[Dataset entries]
--------------------------------------------------
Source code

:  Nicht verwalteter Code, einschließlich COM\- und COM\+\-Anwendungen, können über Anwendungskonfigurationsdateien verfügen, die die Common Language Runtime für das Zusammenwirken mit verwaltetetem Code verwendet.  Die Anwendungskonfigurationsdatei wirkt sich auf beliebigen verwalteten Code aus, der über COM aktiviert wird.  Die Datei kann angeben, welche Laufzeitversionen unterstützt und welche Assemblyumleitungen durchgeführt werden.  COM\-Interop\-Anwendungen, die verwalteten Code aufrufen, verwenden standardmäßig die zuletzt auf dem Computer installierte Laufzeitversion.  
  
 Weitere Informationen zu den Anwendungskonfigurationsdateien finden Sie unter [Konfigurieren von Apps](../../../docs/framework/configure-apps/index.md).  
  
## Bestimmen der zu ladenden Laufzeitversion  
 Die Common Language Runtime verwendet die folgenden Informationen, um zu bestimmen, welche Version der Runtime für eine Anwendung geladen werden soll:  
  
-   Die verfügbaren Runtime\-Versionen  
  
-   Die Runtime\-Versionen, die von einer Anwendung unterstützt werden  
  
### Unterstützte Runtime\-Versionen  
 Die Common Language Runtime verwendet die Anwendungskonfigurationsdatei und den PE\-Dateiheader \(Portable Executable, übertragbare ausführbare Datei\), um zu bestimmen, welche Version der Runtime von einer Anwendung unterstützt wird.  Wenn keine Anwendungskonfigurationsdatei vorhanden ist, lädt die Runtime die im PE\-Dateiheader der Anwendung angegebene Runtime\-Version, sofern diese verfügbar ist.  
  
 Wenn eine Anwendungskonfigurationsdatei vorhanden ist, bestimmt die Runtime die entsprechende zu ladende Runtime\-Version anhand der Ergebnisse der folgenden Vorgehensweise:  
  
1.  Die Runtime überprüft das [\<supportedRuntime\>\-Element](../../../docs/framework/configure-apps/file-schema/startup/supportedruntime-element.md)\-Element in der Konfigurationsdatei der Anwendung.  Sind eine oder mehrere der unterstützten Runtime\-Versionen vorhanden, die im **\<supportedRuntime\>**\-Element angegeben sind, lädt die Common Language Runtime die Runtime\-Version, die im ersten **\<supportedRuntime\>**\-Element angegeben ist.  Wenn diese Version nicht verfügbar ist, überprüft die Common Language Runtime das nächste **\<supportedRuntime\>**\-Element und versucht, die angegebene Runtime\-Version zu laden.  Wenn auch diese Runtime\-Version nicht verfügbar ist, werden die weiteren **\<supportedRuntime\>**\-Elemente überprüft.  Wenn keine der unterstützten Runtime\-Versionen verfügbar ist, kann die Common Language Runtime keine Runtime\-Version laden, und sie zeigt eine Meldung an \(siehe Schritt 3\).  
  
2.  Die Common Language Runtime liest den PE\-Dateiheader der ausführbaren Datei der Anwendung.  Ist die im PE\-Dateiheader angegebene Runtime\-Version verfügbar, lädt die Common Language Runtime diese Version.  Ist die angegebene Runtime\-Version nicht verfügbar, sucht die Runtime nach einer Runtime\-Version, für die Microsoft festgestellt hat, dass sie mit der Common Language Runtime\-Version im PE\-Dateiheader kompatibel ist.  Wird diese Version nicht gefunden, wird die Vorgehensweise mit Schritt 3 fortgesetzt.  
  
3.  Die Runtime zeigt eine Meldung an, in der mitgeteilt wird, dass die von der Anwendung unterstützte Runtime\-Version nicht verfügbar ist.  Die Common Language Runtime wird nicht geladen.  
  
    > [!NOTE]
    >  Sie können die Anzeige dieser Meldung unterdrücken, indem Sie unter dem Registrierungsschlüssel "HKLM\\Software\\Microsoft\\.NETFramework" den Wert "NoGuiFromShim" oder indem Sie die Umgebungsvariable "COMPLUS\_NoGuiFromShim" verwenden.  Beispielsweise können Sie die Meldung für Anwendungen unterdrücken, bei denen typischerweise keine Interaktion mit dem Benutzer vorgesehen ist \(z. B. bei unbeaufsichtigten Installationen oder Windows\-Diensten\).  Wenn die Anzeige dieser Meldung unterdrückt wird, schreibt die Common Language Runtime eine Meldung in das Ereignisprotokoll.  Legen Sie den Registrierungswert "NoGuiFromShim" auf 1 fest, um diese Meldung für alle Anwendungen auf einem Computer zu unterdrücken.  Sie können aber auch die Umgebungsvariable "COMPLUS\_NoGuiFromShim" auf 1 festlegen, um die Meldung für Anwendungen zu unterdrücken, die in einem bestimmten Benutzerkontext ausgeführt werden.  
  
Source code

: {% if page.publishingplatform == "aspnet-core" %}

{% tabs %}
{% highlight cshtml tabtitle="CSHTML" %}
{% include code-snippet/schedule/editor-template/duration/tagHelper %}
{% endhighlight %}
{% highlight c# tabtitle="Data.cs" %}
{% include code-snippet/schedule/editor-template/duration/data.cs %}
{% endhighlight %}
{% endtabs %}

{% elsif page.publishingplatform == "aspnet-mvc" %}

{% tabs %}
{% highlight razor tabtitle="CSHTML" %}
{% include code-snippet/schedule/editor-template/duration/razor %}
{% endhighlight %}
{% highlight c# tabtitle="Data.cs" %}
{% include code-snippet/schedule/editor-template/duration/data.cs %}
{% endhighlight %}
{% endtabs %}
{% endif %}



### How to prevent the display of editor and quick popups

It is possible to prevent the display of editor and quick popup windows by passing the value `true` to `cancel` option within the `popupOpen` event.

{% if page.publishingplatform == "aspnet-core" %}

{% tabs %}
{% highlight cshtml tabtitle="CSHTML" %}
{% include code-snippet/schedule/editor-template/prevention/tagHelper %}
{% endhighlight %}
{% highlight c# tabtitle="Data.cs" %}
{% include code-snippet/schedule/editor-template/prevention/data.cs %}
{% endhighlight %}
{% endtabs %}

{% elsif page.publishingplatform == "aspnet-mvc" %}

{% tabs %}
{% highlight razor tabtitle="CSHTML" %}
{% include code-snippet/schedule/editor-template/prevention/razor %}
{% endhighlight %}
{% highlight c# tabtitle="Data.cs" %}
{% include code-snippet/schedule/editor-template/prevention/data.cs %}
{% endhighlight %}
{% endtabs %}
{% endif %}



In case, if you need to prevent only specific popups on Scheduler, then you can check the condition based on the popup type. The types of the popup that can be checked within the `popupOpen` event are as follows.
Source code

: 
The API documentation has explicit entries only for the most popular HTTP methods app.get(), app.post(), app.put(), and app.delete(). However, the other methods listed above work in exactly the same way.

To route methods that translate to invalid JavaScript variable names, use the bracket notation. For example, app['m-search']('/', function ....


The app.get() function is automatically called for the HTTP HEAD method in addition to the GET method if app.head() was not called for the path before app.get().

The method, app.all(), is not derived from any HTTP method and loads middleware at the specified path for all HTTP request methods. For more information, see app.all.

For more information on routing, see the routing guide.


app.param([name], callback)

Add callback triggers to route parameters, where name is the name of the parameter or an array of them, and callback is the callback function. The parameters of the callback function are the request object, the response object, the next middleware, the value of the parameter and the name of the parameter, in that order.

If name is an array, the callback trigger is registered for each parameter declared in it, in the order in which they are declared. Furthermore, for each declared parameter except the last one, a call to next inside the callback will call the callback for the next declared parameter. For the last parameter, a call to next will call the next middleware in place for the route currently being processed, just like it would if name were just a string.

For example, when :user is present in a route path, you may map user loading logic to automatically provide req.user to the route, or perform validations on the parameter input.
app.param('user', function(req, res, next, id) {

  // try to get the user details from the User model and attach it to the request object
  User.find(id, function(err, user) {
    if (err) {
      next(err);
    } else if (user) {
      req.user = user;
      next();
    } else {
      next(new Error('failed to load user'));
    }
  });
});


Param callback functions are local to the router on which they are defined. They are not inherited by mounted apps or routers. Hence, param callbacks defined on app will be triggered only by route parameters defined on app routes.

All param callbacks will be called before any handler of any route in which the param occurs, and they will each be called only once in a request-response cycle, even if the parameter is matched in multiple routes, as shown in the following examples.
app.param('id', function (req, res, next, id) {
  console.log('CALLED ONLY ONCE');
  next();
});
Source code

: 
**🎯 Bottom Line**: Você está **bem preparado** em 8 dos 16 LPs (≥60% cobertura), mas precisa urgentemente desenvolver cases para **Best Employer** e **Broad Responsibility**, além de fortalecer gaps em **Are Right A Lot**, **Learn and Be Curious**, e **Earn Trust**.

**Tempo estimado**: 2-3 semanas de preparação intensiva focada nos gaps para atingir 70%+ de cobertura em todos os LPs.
--------------------------------------------------
The problem: Filter the entries above down to the lines that contain the word "publishingplatform".

Finished exercise:
: {% if page.publishingplatform == "aspnet-core" %}
{% elsif page.publishingplatform == "aspnet-mvc" %}
{% if page.publishingplatform == "aspnet-core" %}
{% elsif page.publishingplatform == "aspnet-mvc" %}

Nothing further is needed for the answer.